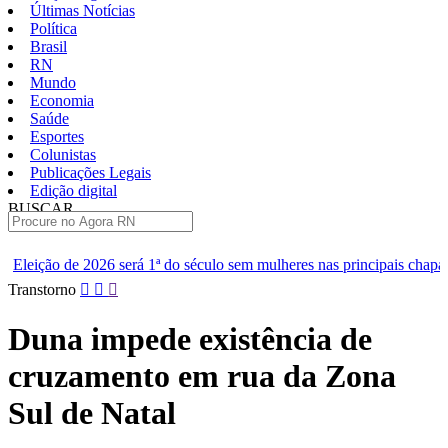
Últimas Notícias
Política
Brasil
RN
Mundo
Economia
Saúde
Esportes
Colunistas
Publicações Legais
Edição digital
BUSCAR
ÚLTIMAS
á 1ª do século sem mulheres nas principais chapas
Renan diz que
Pular
Transtorno
para
o
Duna impede existência de
conteúdo
cruzamento em rua da Zona
Sul de Natal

REQUIRED WORK
Please render the text read from every row above as a JSON list of strings, one string per line, with blank lines omitted. Leave the pictures out of the answer.

EXERCISE ANSWER
[
  "Últimas Notícias",
  "Política",
  "Brasil",
  "RN",
  "Mundo",
  "Economia",
  "Saúde",
  "Esportes",
  "Colunistas",
  "Publicações Legais",
  "Edição digital",
  "BUSCAR",
  "ÚLTIMAS",
  "á 1ª do século sem mulheres nas principais chapas",
  "Renan diz que",
  "Pular",
  "Transtorno",
  "para",
  "o",
  "Duna impede existência de",
  "conteúdo",
  "cruzamento em rua da Zona",
  "Sul de Natal"
]